Saved entries:
= Beginning of Section =

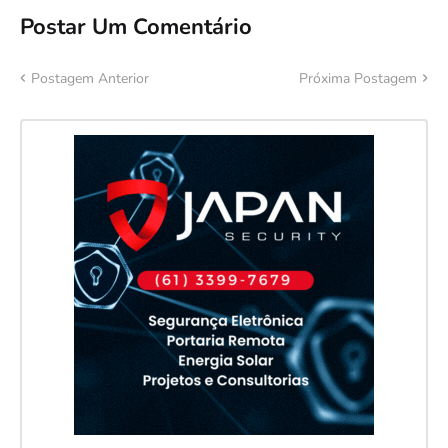
Postar Um Comentário
Postagem Anterior
Próxima Postagem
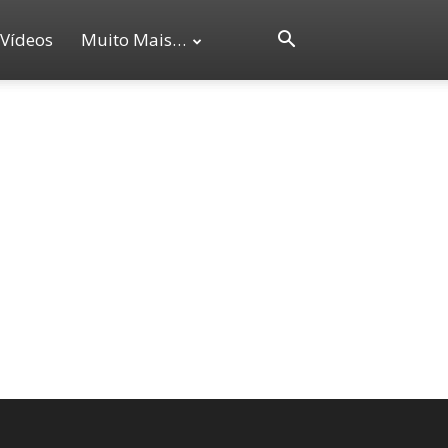
Vídeos
Muito Mais…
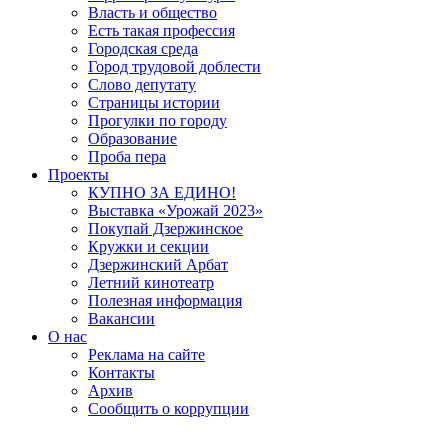
Власть и общество
Есть такая профессия
Городская среда
Город трудовой доблести
Слово депутату
Страницы истории
Прогулки по городу
Образование
Проба пера
Проекты
КУПНО ЗА ЕДИНО!
Выставка «Урожай 2023»
Покупай Дзержинское
Кружки и секции
Дзержинский Арбат
Летний кинотеатр
Полезная информация
Вакансии
О нас
Реклама на сайте
Контакты
Архив
Сообщить о коррупции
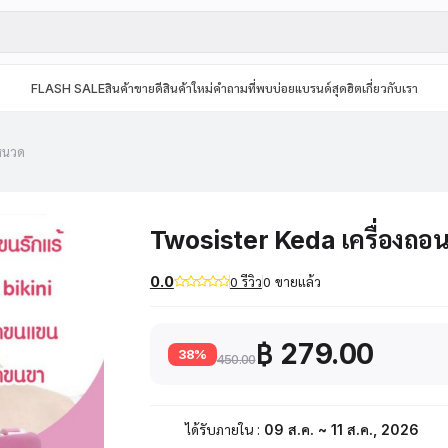
FLASH SALE
สินค้าขายดี
สินค้าใหม่
คำถามที่พบบ่อย
แบรนด์สุดฮิต
เกี่ยวกับเรา
นหนวด
Twosister Keda เครื่องถ
0.0
0 รีวิว
0 ขายแล้ว
฿ 279.00
38%
450.00
ได้รับภายใน :
09 ส.ค. ~ 11 ส.ค., 2026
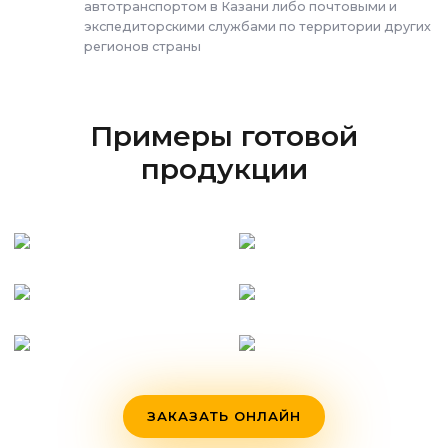
автотранспортом в Казани либо почтовыми и
экспедиторскими службами по территории других
регионов страны
Примеры готовой
продукции
ЗАКАЗАТЬ ОНЛАЙН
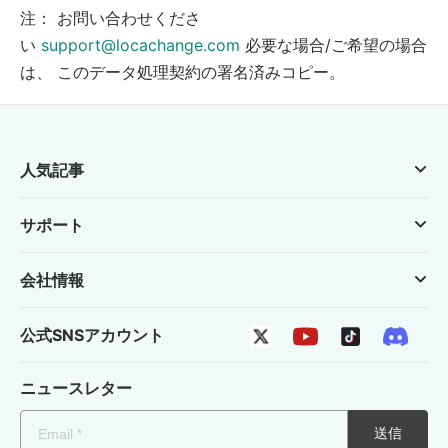
注： お問い合わせくださ
い
support@locachange.com
必要な場合/ご希望の場合
は、 このデータ処理契約の署名済みコピー。
人気記事
サポート
会社情報
公式SNSアカウント
ニュースレター
送信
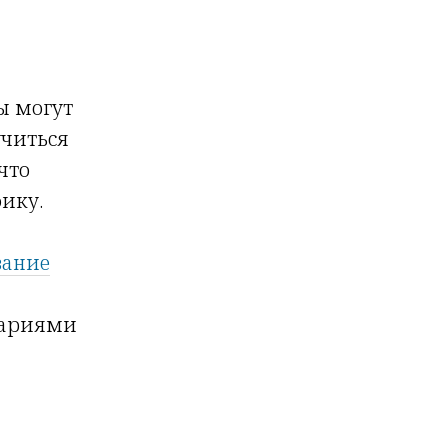
ы могут
учиться
что
ику.
вание
авариями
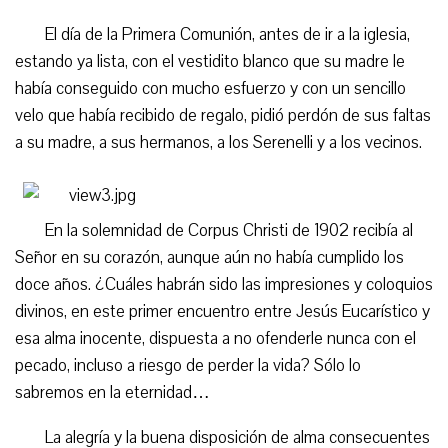
El día de la Primera Comunión, antes de ir a la iglesia,
estando ya lista, con el vestidito blanco que su madre le
había conseguido con mucho esfuerzo y con un sencillo
velo que había recibido de regalo, pidió perdón de sus faltas
a su madre, a sus hermanos, a los Serenelli y a los vecinos.
En la solemnidad de Corpus Christi de 1902 recibía al
Señor en su corazón, aunque aún no había cumplido los
doce años. ¿Cuáles habrán sido las impresiones y coloquios
divinos, en este primer encuentro entre Jesús Eucarístico y
esa alma inocente, dispuesta a no ofenderle nunca con el
pecado, incluso a riesgo de perder la vida? Sólo lo
sabremos en la eternidad…
La alegría y la buena disposición de alma consecuentes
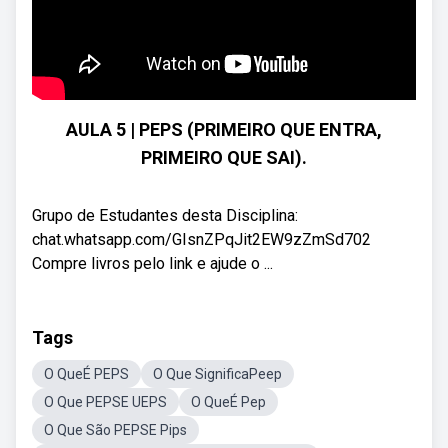
AULA 5 | PEPS (PRIMEIRO QUE ENTRA,
PRIMEIRO QUE SAI).
Grupo de Estudantes desta Disciplina:
chat.whatsapp.com/GIsnZPqJit2EW9zZmSd702
Compre livros pelo link e ajude o ...
Tags
O QueÉ PEPS
O Que SignificaPeep
O Que PEPSE UEPS
O QueÉ Pep
O Que São PEPSE Pips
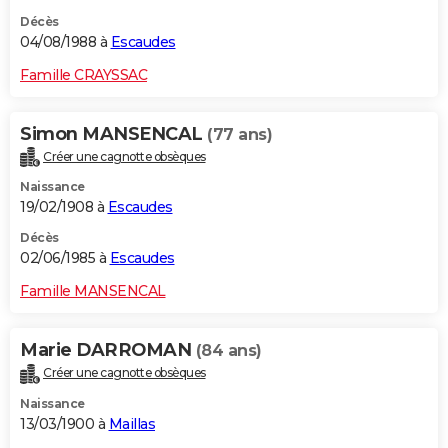
Décès
04/08/1988 à
Escaudes
Famille CRAYSSAC
Simon MANSENCAL
(77 ans)
Créer une cagnotte obsèques
Naissance
19/02/1908 à
Escaudes
Décès
02/06/1985 à
Escaudes
Famille MANSENCAL
Marie DARROMAN
(84 ans)
Créer une cagnotte obsèques
Naissance
13/03/1900 à
Maillas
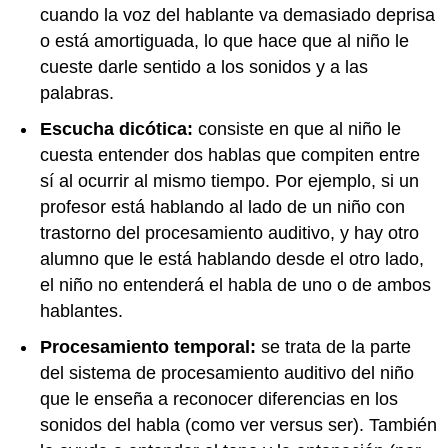
cuando la voz del hablante va demasiado deprisa
o está amortiguada, lo que hace que al niño le
cueste darle sentido a los sonidos y a las
palabras.
Escucha dicótica:
consiste en que al niño le
cuesta entender dos hablas que compiten entre
sí al ocurrir al mismo tiempo. Por ejemplo, si un
profesor está hablando al lado de un niño con
trastorno del procesamiento auditivo, y hay otro
alumno que le está hablando desde el otro lado,
el niño no entenderá el habla de uno o de ambos
hablantes.
Procesamiento temporal:
se trata de la parte
del sistema de procesamiento auditivo del niño
que le enseña a reconocer diferencias en los
sonidos del habla (como ver versus ser). También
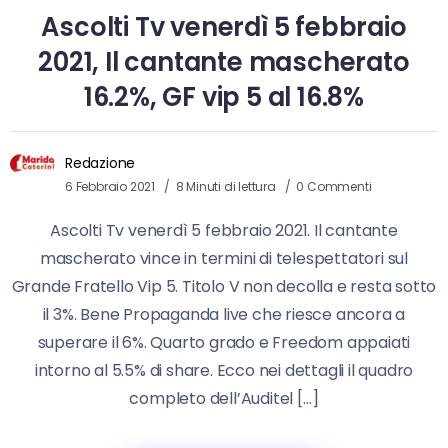
Ascolti Tv venerdì 5 febbraio
2021, Il cantante mascherato
16.2%, GF vip 5 al 16.8%
Redazione
6 Febbraio 2021
8 Minuti di lettura
0 Commenti
Ascolti Tv venerdì 5 febbraio 2021. Il cantante
mascherato vince in termini di telespettatori sul
Grande Fratello Vip 5. Titolo V non decolla e resta sotto
il 3%. Bene Propaganda live che riesce ancora a
superare il 6%. Quarto grado e Freedom appaiati
intorno al 5.5% di share. Ecco nei dettagli il quadro
completo dell’Auditel […]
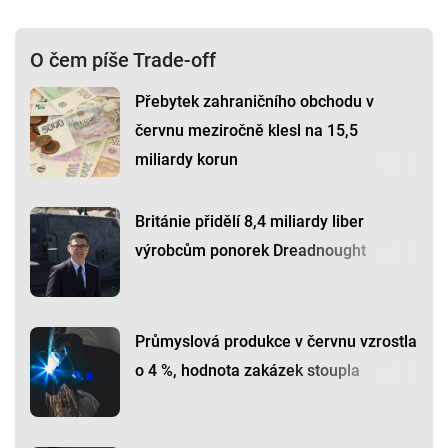
O čem píše Trade-off
Přebytek zahraničního obchodu v
červnu meziročně klesl na 15,5
miliardy korun
Británie přidělí 8,4 miliardy liber
výrobcům ponorek Dreadnought
Průmyslová produkce v červnu vzrostla
o 4 %, hodnota zakázek stoupla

= End of Section =

What is being asked: Rewrite the data above, replacing "Redazione" with "Editorial Team" and leaving everything else unchanged. Omit the pictures from your answer.

Written solution:
Postar Um Comentário
Postagem Anterior
Próxima Postagem
Vídeos
Muito Mais…
Власть и общество
Есть такая профессия
Городская среда
Город трудовой доблести
Слово депутату
Страницы истории
Прогулки по городу
Образование
Проба пера
Проекты
КУПНО ЗА ЕДИНО!
Выставка «Урожай 2023»
Покупай Дзержинское
Кружки и секции
Дзержинский Арбат
Летний кинотеатр
Полезная информация
Вакансии
О нас
Реклама на сайте
Контакты
Архив
Сообщить о коррупции
FLASH SALE
สินค้าขายดี
สินค้าใหม่
คำถามที่พบบ่อย
แบรนด์สุดฮิต
เกี่ยวกับเรา
นหนวด
Twosister Keda เครื่องถ
0.0
0 รีวิว
0 ขายแล้ว
฿ 279.00
38%
450.00
ได้รับภายใน :
09 ส.ค. ~ 11 ส.ค., 2026
автотранспортом в Казани либо почтовыми и
экспедиторскими службами по территории других
регионов страны
Примеры готовой
продукции
ЗАКАЗАТЬ ОНЛАЙН
注： お問い合わせくださ
い
support@locachange.com
必要な場合/ご希望の場合
は、 このデータ処理契約の署名済みコピー。
人気記事
サポート
会社情報
公式SNSアカウント
ニュースレター
送信
ы могут
учиться
что
ику.
вание
авариями
El día de la Primera Comunión, antes de ir a la iglesia,
estando ya lista, con el vestidito blanco que su madre le
había conseguido con mucho esfuerzo y con un sencillo
velo que había recibido de regalo, pidió perdón de sus faltas
a su madre, a sus hermanos, a los Serenelli y a los vecinos.
En la solemnidad de Corpus Christi de 1902 recibía al
Señor en su corazón, aunque aún no había cumplido los
doce años. ¿Cuáles habrán sido las impresiones y coloquios
divinos, en este primer encuentro entre Jesús Eucarístico y
esa alma inocente, dispuesta a no ofenderle nunca con el
pecado, incluso a riesgo de perder la vida? Sólo lo
sabremos en la eternidad…
La alegría y la buena disposición de alma consecuentes
AULA 5 | PEPS (PRIMEIRO QUE ENTRA,
PRIMEIRO QUE SAI).
Grupo de Estudantes desta Disciplina:
chat.whatsapp.com/GIsnZPqJit2EW9zZmSd702
Compre livros pelo link e ajude o ...
Tags
O QueÉ PEPS
O Que SignificaPeep
O Que PEPSE UEPS
O QueÉ Pep
O Que São PEPSE Pips
Décès
04/08/1988 à
Escaudes
Famille CRAYSSAC
Simon MANSENCAL
(77 ans)
Créer une cagnotte obsèques
Naissance
19/02/1908 à
Escaudes
Décès
02/06/1985 à
Escaudes
Famille MANSENCAL
Marie DARROMAN
(84 ans)
Créer une cagnotte obsèques
Naissance
13/03/1900 à
Maillas
cuando la voz del hablante va demasiado deprisa
o está amortiguada, lo que hace que al niño le
cueste darle sentido a los sonidos y a las
palabras.
Escucha dicótica:
consiste en que al niño le
cuesta entender dos hablas que compiten entre
sí al ocurrir al mismo tiempo. Por ejemplo, si un
profesor está hablando al lado de un niño con
trastorno del procesamiento auditivo, y hay otro
alumno que le está hablando desde el otro lado,
el niño no entenderá el habla de uno o de ambos
hablantes.
Procesamiento temporal:
se trata de la parte
del sistema de procesamiento auditivo del niño
que le enseña a reconocer diferencias en los
sonidos del habla (como ver versus ser). También
Ascolti Tv venerdì 5 febbraio
2021, Il cantante mascherato
16.2%, GF vip 5 al 16.8%
Editorial Team
6 Febbraio 2021
8 Minuti di lettura
0 Commenti
Ascolti Tv venerdì 5 febbraio 2021. Il cantante
mascherato vince in termini di telespettatori sul
Grande Fratello Vip 5. Titolo V non decolla e resta sotto
il 3%. Bene Propaganda live che riesce ancora a
superare il 6%. Quarto grado e Freedom appaiati
intorno al 5.5% di share. Ecco nei dettagli il quadro
completo dell’Auditel […]
O čem píše Trade-off
Přebytek zahraničního obchodu v
červnu meziročně klesl na 15,5
miliardy korun
Británie přidělí 8,4 miliardy liber
výrobcům ponorek Dreadnought
Průmyslová produkce v červnu vzrostla
o 4 %, hodnota zakázek stoupla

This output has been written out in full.